## SHORT TASK 1
According to the article below about the Jerry Can Water Filter, where will refugees first use the prototypes?
## SHORT TASK 2
Extend the article below about the Jerry Can Water Filter, starting after its last sentence.

## DOCUMENT SEGMENT
= = = =

In early May, Olivier de Gruijter packed a large box of Jerry Can Water Filters. Each one is handcrafted in his workshop. Finally they are going out into the real world, something he has been looking forward to for a long time. Refugees in Gaza and Iraq are going to use the prototypes for the first time. After studying Industrial Design Engineering, De Gruijter came up with a smart, compact water filter that you can screw onto any standard jerry can. A unique and sustainable filter system that rinses itself clean.
In the workshop of product designer Olivier de Gruijter there are about 150 black-grey tubes waiting in line for their matte, deep-blue casing. ‘Jerry', is written on the side of the casing. De Gruijter twists a brush of glue around the end of the tube and attaches the appropriate coupling piece. Everywhere you look there are washers, jars of glue and filters. He hands the tube to one of the students across the workbench. With great care, she assembles the filters. The end station is a large cardboard box with destination Palestine.
A pumping noise can be heard in the background. In the corner of the workshop is a device that tests the Jerry water filter continuously, a kind of Ikea chair test. Currently the automatic arm is making thousands of perfect pumping motions, but soon it will be the hands of the first users in refugee camps in Gaza and Iraq. De Gruijter is curious to see if it works as well in practice as conceived on the design table. "What if a child uses it as a water plaything? And will they use the filter even if you need ten liters of water? We're at a point now where we can still tweak the prototype."

= = = =

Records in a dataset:
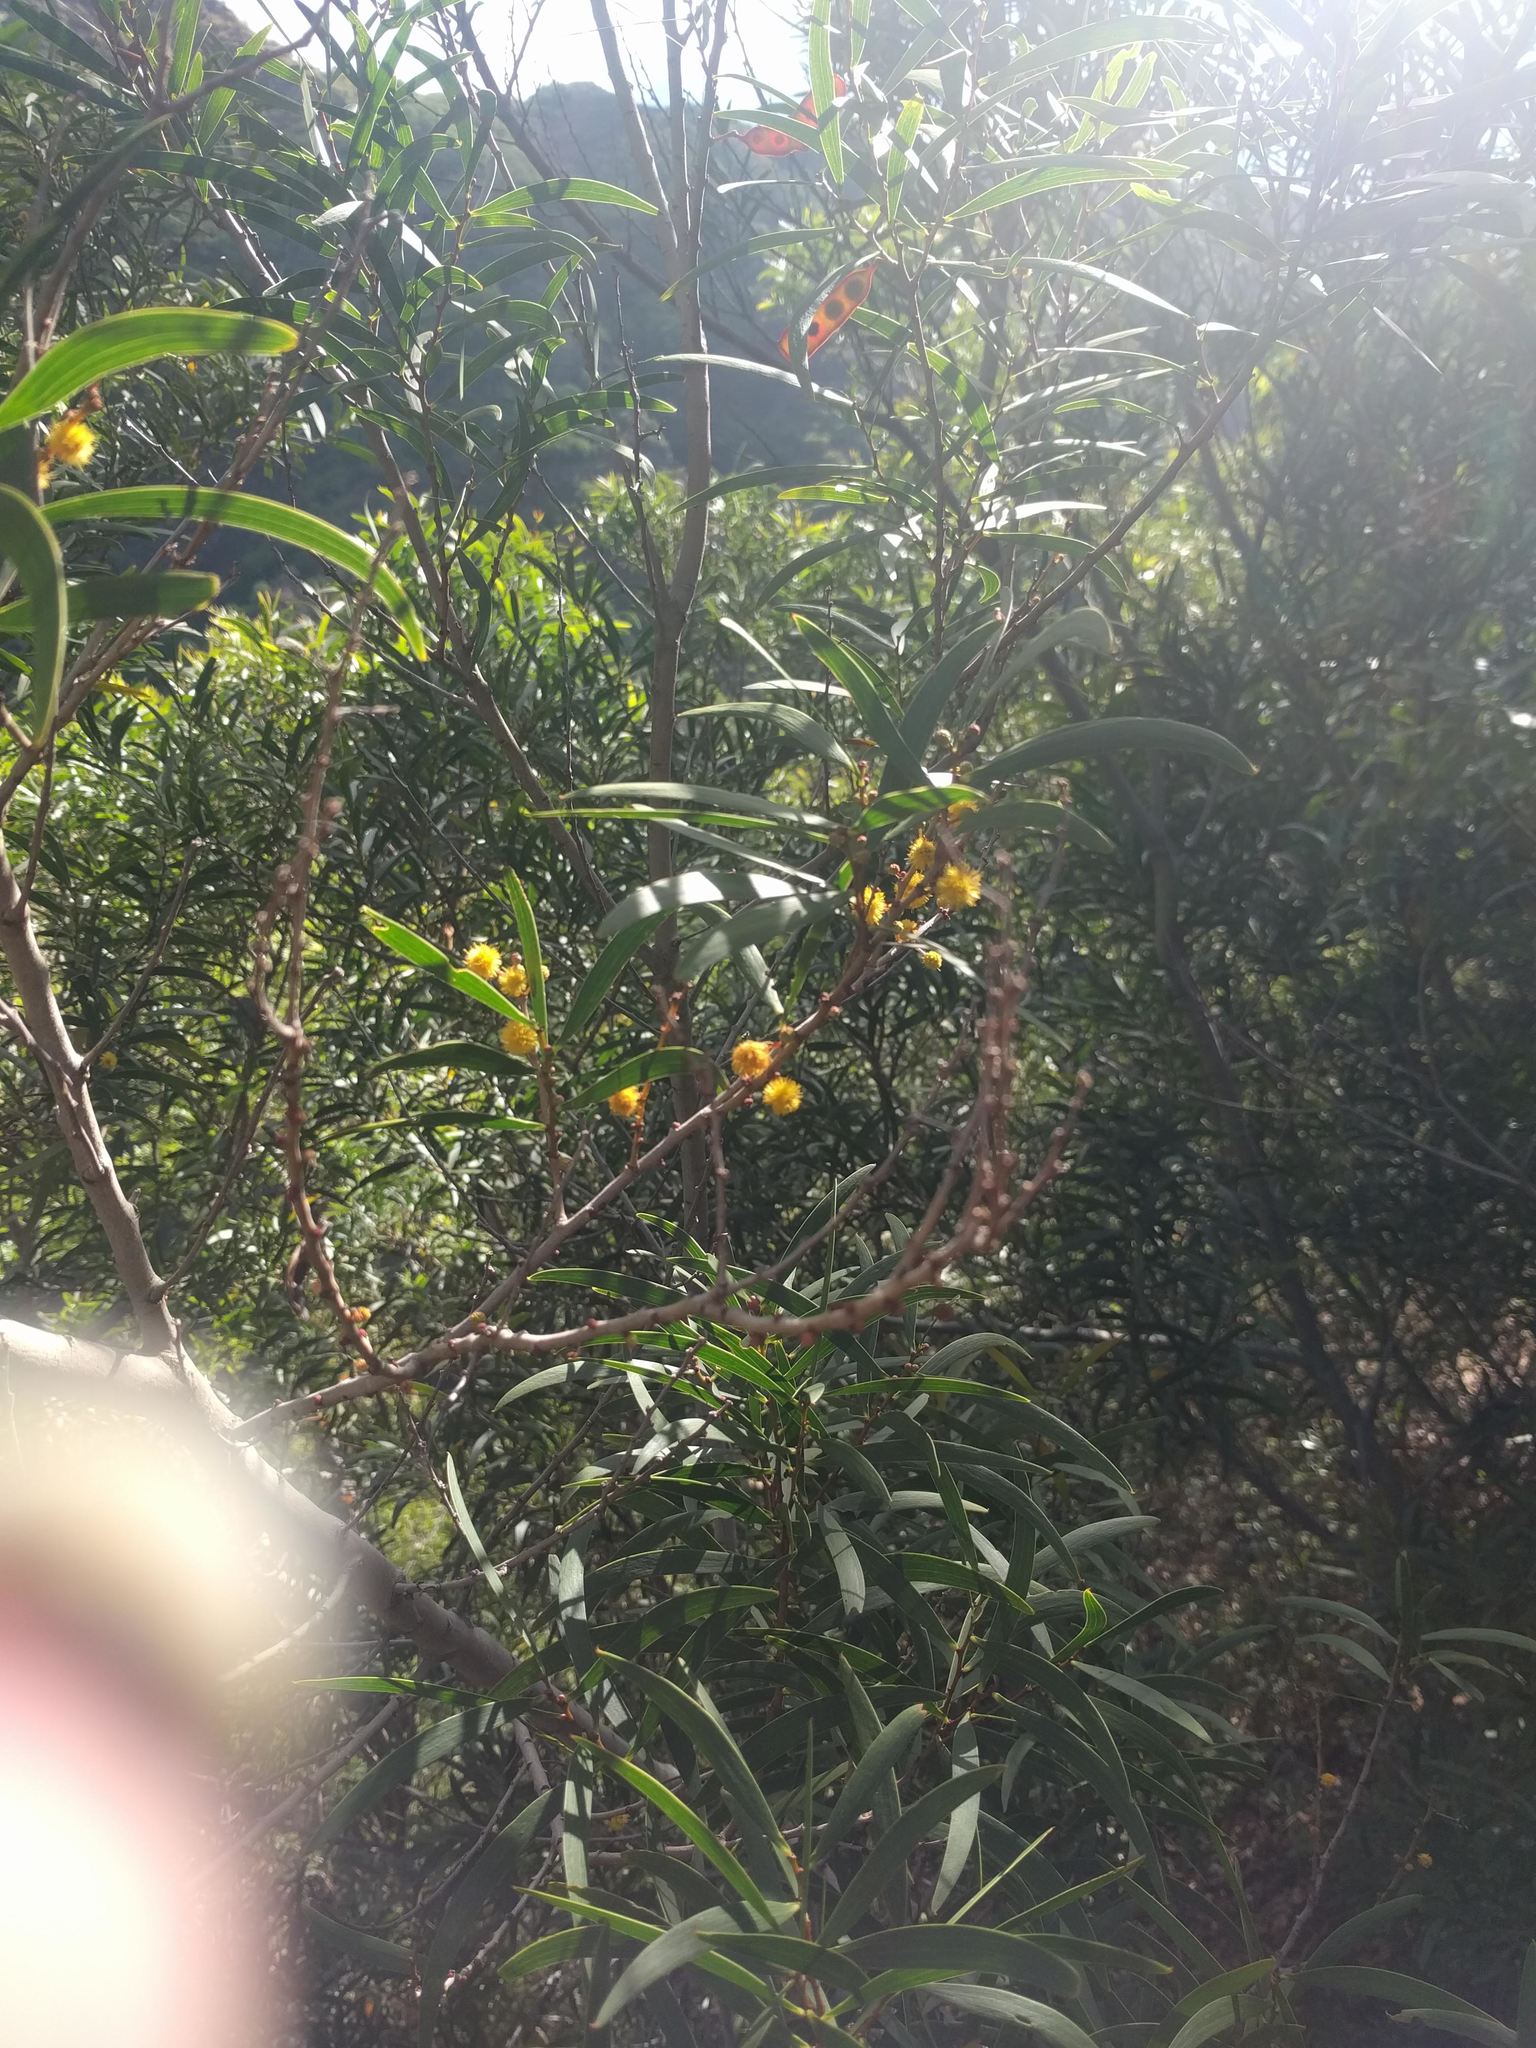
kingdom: Plantae
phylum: Tracheophyta
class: Magnoliopsida
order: Fabales
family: Fabaceae
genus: Acacia
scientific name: Acacia confusa
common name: Formosan koa
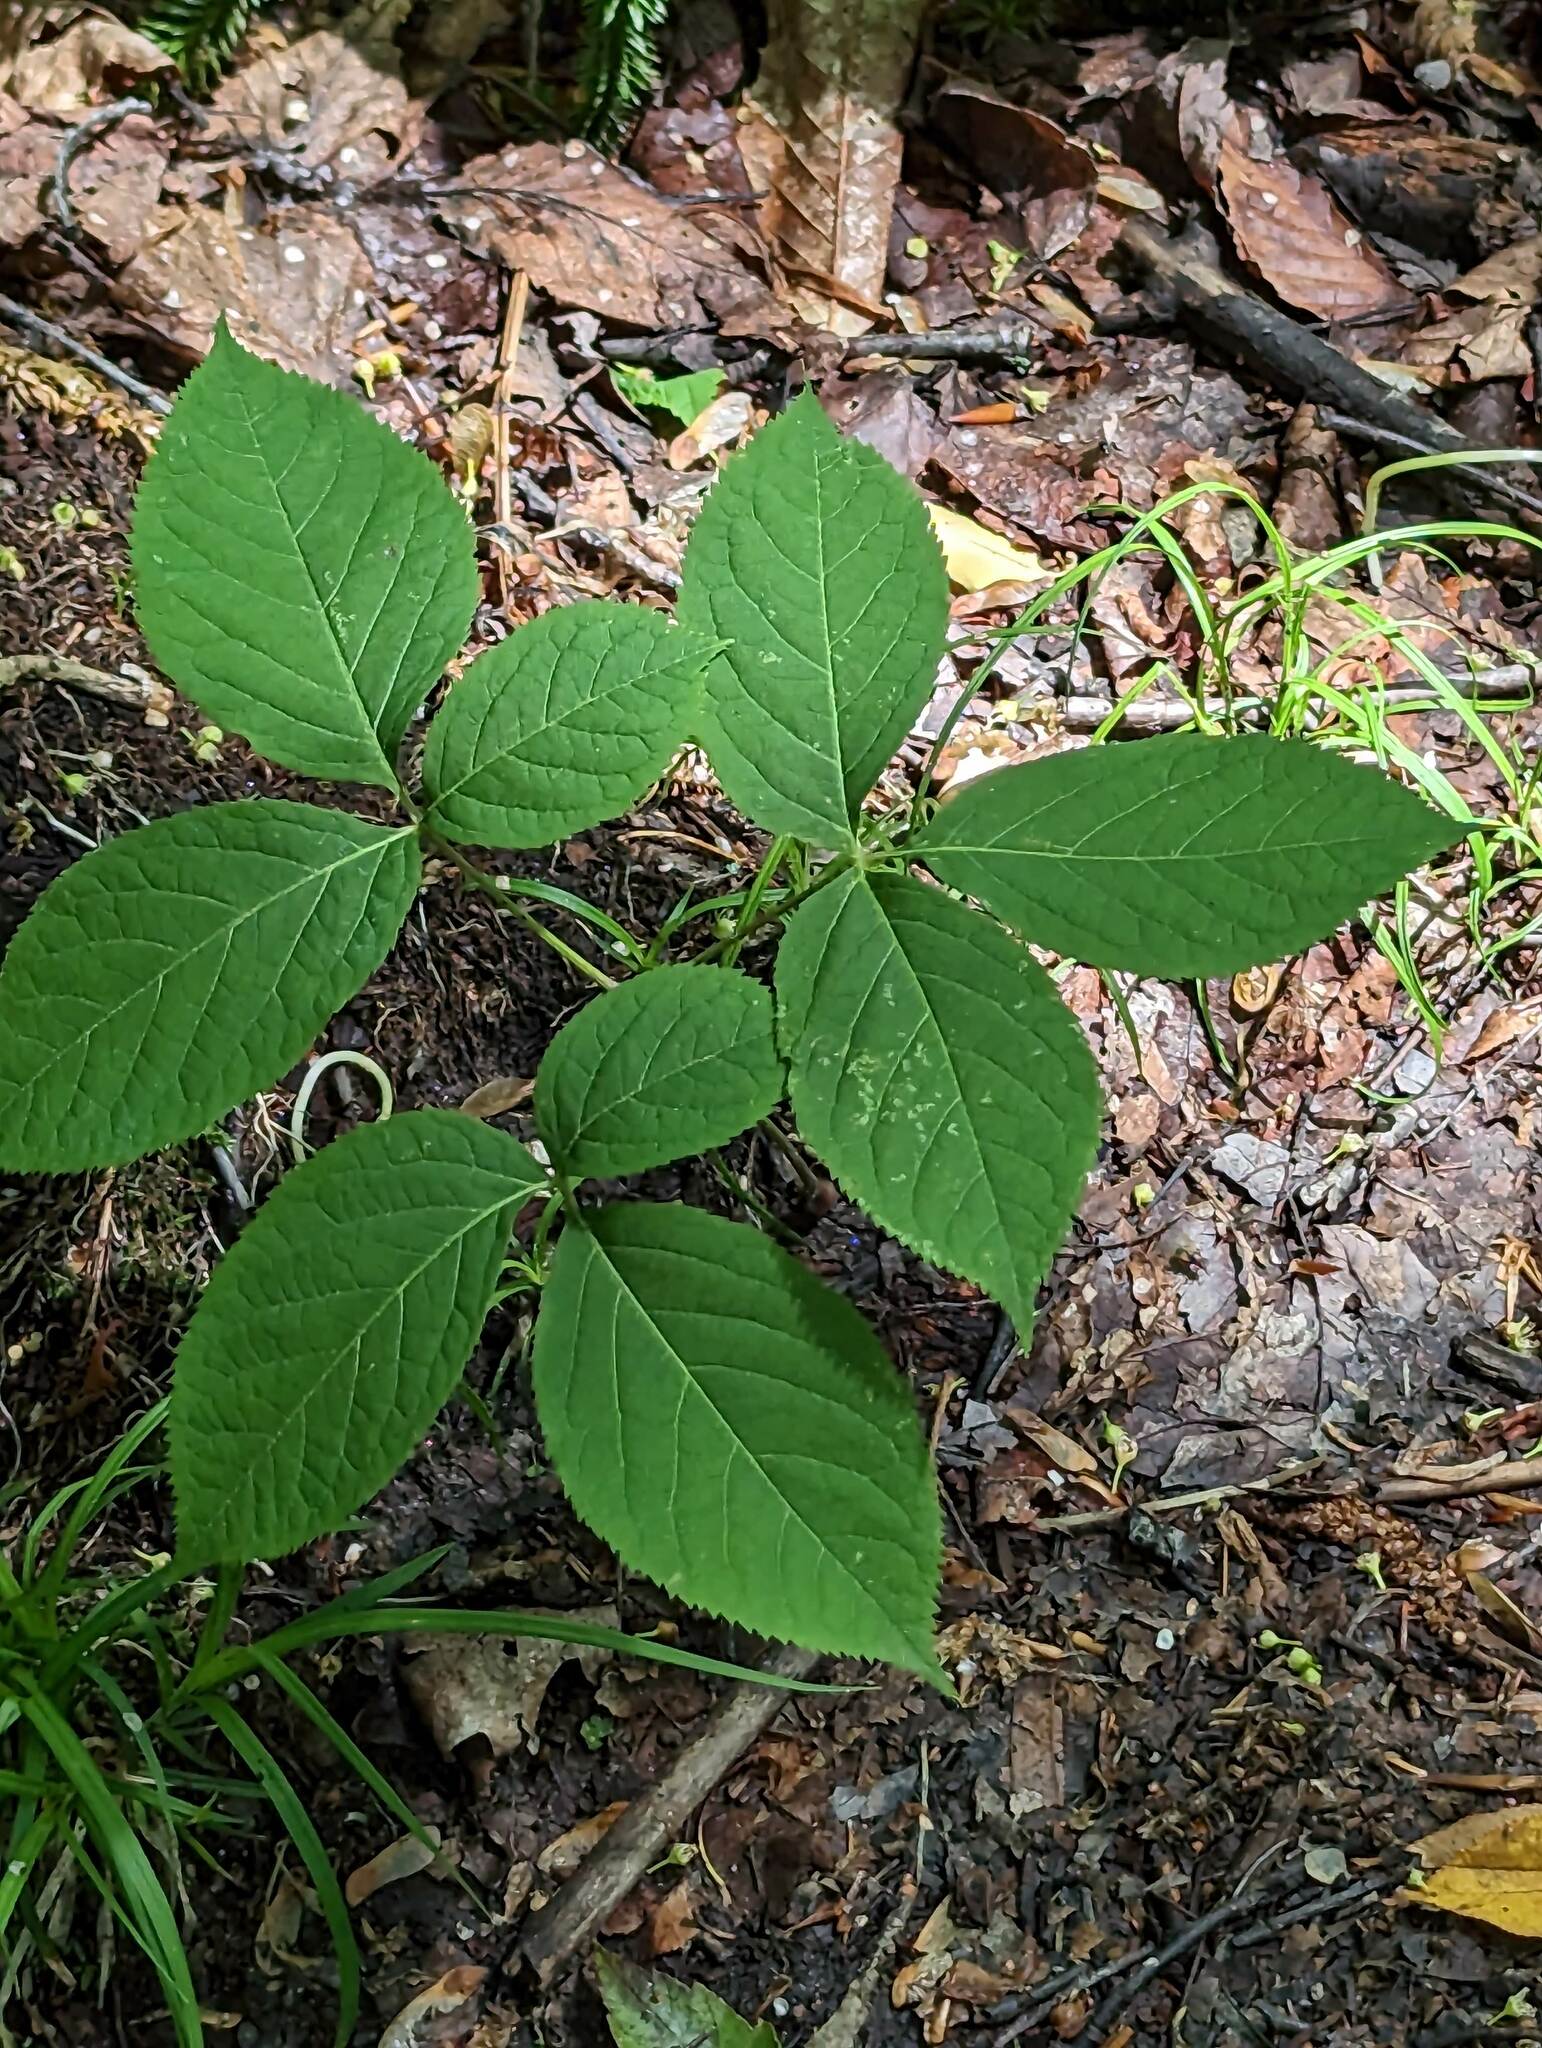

= = = =

## RESULT 1
In Gaza and Iraq.

## RESULT 2
He demonstrates the Jerry Can Water Filter, a simple-looking water filtration system that you can screw onto almost any jerry can. With a sucking sound, the handle slides upward. When pushed back down, the spout spits out a jet of water. This working prototype is the result of years of designing, building and testing. It was a technical game with friction resistors, searching for a balance between the right filters and rubbers. After at least twenty prototypes, there is now a water filter that, in one smooth movement, fills a quarter of a glass with crystal-clear water.
Canal water instead of champagne
It began in 2015 with a graduation project by De Gruijter for his master's degree in Integrated Product Design. "I wanted to focus on a social problem. I was trained to make products, but I didn't want to design yet another variant of a coffee machine, there are so many already. The designer's paradox." So De Gruijter goes to see Dr. Jan Carel Diehl, assistant professor in the Design for Sustainability Programme at the Faculty of Industrial Design Engineering. Behind him hangs an assignment with a thumbtack on the wall: a small company in Amsterdam is looking for someone to design a water filter. This is how De Gruijter entered the world of water filters.
During the final presentation of his master's thesis, there was actually a working product in the room: a model with two buckets stacked inside each other and a filter in between, a completely different design from the Jerry. Prior to the presentation, De Gruijter fetched a bucket of Delft canal water. He dumped the brown, turbid contents whole into the top bucket. After exactly half an hour, the length of the final presentations, all the water had seeped into the bottom bucket. "I wanted to finish with a toast with water instead of champagne, to prove that it really works. My ninety-year-old grandmother immediately jumped up, wanting to taste it."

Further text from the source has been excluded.